I Paesi Opec (Algeria, Angola, Equador, Guinea Equatoriale, Gabon, Iran, Iraq, Kuwait, Libia, Nigeria, Qatar, Arabia Saudita, Emirati Arabi Uniti e Venezuela) e quelli che non fanno parte del cartello capitanati dalla Russia (Azerbaijan, Bahrain, Brunei, Kazakhstan, Malesia, Messico, Oman, Sudan, Sud Sudan) stanno pensando di trasformare la loro alleanza in un'intesa della durata di almeno 10-20 anni per dare maggiore stabilità al mercato petrolifero.
Lo ha detto all’agenzia Reuters il Principe della Corona, Mohammed bin Salman, erede al trono del Regno dell'Arabia Saudita, il quale ha spiegato che Riad e Mosca stanno pensando a un'alleanza a più lungo termine, rispetto a quella attuale, per tenere sotto controllo i prezzi. "Stiamo lavorando per passare da un accordo annuale a un accordo di 10-20 anni", ha detto l'erede al trono del regno, "abbiamo già un'intesa di massima ma non ancora sui dettagli". Come l’ha definita l’agenzia di stampa britannica si tratterebbe di un’intesa storica. Vediamo perché.
Innanzitutto, i 24 paesi che attualmente fanno parte dell’Opec Plus (Opec più gli altri stati produttori di petrolio non aderenti al cartello) controllano circa metà dell’offerta mondiale di greggio, come scrive il Sole 24 Ore. Dal primo gennaio 2017 l’organizzazione ha deciso di intervenire per tagliare la produzione di petrolio di 1,8 milioni di barili al giorno per far risalire il prezzo (era sceso a 29 dollari al barile a gennaio 2016, oggi il Brent oscilla intorno ai 70 dollari). La caduta dei prezzi era dovuto al combinato disposto della crisi economica e dell’eccesso di offerta sul mercato causato dall’incremento della produzione statunitense.
Se l’Opec Plus diventasse un’organizzazione permanente non dovrebbe riscrivere, ogni volta, le intese sui tagli. Sarebbe più agile e veloce nel prendere decisioni. Una svolta simile, inoltre, andrebbe incontro ai ripetuti appelli delle compagnie petrolifere che negli anni scorsi, segnati da prezzi bassi, speravano proprio quello che ora sembra avverarsi: la trasformazione dell'Opec in una sorta di Banca Centrale del petrolio.
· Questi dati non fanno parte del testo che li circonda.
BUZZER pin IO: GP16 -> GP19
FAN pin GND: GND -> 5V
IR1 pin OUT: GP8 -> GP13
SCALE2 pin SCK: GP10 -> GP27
Il 2 febbraio del 2015 l’amministratore delegato di Eni Claudio Descalzi spiegava il concetto sostenendo che al mercato serve “una banca centrale” in grado di promuovere stabilità. "Abbiamo bisogno che ci sia, ogni volta che si crea uno squilibrio tra domanda e offerta, una sorta di Banca Centrale, come avviene per i mercati finanziari, delle entità che parlando tra di loro creino stabilità. Questo è un discorso abbastanza provocatorio forse ma innovativo", diceva Descalzi tre anni fa. Ora quell’idea, che all’epoca sembrava provocatoria, pare stia prendendo piede.
Non è nemmeno casuale chi ha dato la notizia e il luogo. Si tratta, come detto, del principe saudita Mbs, protagonista insieme alla Russia della svolta, oltre che attivissimo protagonista della modernizzazione del suo Paese. Il luogo invece è New York, cuore finanziario degli Stati Uniti che non partecipano all'alleanza e che rappresentano il principale 'concorrente' dei produttori dell'Opec Plus.
Bisogna ricordare infatti che l’attuale presidente Donald Trump ma anche i suoi predecessori abbiano sempre puntato all'indipendenza energetica Usa. Insomma il duello tra Washington e resto del mondo si arricchisce di un nuovo capitolo. Secondo tutti gli analisti del settore l’Opec, negli anni scorsi, ha lasciato scendere i prezzi del greggio proprio per mettere al tappeto le numerose compagnie americane di shale oil alcune delle quali con le quotazioni basse hanno dovuto chiudere i battenti.
C’è da dire tuttavia che l’industria petrolifera americano ha retto bene tanto che la produzione non ne ha risentito più di tanto e gli Usa diventeranno presto il maggior produttore di petrolio al mondo scalzando dai gradini più alti proprio la Russia e l’Arabia saudita. Insomma la partita è in pieno svolgimento e si aspettano le prossime mosse.